For the next few years these men and women were passed around a network of dozens of detention camps in which torture, forced labour and isolation were regular occurrences. Those deemed ‘irreconcilable’ were exiled to far-flung corners of the colony, for example at Hola. There, eleven detainees were beaten to death in March 1959; a scandal that played a key role in ending the emergency and pushing Kenya towards eventual independence.
During his time as a detainee at Karatina Works Camp in Kenya, Simon Peter Ngatia Macheria (also known as 'Lieutenant General Dr Russia'), wrote letters, dated September 1956, concerning his treatment by the camp authorities.

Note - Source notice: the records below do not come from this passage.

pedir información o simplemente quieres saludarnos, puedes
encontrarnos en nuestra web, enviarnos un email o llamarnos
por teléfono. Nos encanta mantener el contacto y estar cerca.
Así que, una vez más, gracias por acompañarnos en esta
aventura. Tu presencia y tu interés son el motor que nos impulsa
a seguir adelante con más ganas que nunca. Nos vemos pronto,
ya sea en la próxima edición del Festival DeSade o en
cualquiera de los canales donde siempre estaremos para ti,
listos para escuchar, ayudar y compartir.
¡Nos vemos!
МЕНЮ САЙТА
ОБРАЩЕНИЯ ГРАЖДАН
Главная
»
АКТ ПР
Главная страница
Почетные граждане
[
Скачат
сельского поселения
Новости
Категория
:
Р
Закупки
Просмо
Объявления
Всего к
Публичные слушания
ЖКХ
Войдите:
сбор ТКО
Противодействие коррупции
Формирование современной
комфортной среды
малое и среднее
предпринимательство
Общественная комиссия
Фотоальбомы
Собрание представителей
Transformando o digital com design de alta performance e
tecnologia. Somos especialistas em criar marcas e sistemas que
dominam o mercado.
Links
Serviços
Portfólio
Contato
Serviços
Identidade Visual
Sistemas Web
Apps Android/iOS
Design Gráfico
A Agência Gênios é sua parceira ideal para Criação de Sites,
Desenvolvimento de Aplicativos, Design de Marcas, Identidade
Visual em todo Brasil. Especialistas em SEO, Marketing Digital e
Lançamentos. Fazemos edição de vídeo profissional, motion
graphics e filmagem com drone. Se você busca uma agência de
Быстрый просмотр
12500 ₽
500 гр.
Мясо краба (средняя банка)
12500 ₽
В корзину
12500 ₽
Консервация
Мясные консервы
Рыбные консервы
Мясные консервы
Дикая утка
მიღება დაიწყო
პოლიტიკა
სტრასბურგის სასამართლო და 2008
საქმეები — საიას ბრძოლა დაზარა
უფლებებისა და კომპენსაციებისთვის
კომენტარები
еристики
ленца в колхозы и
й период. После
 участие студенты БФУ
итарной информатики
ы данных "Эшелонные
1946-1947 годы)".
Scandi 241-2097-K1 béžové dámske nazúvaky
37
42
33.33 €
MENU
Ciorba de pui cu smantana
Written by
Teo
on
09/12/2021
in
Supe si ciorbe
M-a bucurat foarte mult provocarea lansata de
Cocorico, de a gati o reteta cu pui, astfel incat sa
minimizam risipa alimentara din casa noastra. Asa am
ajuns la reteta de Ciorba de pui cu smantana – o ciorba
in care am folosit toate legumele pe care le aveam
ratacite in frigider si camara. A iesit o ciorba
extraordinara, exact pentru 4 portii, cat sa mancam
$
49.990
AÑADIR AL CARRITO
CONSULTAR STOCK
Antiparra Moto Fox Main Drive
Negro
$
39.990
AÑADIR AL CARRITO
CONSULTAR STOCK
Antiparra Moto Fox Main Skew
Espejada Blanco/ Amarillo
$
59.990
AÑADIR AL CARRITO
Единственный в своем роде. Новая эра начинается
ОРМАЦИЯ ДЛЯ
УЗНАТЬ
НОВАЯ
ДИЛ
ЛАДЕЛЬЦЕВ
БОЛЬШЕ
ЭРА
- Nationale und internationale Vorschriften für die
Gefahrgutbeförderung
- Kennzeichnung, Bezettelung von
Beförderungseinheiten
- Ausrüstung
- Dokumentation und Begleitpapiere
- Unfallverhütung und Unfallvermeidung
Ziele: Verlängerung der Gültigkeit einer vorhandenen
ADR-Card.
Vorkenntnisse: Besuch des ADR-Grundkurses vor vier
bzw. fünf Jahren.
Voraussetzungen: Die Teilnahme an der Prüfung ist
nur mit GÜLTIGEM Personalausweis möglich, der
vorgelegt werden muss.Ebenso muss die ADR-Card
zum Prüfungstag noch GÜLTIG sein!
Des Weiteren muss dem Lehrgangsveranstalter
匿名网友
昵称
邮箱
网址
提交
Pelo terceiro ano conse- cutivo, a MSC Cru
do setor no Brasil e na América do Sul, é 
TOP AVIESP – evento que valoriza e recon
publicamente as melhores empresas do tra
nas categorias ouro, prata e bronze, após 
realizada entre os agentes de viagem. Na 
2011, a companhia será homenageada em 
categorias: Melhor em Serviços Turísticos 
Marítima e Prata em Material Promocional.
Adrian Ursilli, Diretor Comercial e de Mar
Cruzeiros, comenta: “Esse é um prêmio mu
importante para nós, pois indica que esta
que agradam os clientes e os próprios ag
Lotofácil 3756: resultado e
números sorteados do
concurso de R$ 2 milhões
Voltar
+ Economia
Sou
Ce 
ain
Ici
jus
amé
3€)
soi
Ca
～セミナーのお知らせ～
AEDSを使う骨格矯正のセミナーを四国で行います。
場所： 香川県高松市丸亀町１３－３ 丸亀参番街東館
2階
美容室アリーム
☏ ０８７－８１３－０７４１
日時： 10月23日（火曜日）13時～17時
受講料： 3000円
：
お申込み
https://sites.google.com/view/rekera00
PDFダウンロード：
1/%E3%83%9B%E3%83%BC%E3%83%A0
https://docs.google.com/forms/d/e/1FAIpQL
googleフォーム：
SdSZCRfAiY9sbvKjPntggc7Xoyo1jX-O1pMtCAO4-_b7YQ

Read the letters on IWM Collections Online.
To ‘rehabilitate’ the tens of thousands of detainees in the camps the Emergency was extended into 1960. By that time much of Africa was on the way to independence and a non-Gikuyu generation of anti-colonial leaders in Kenya had emerged.
While the numbers remain unclear, it is clear that tens of thousands of Kenyans lost their lives during the Emergency. Many of there were civilians and children who suffered in the villages. Within a few years the remaining Mau Mau detainees had been released after political pressure, including in Britain. Kenya itself would become independent in 1963, under the Presidency of Jomo Kenyatta, the KAU leader who had been accused of leading Mau Mau. Most Mau Mau felt they were not rewarded for their struggle for independence, as Kenyatta preached a doctrine of ‘forgetting the past’. Many loyalists remained in powerful positions in government.
Only in recent years this has begun to change, for example with the 2011 court case by former Mau Mau detainees in the British courts, alleging torture. This led to the British paying compensation and a formal apology by the then-Foreign Secretary, William Hague.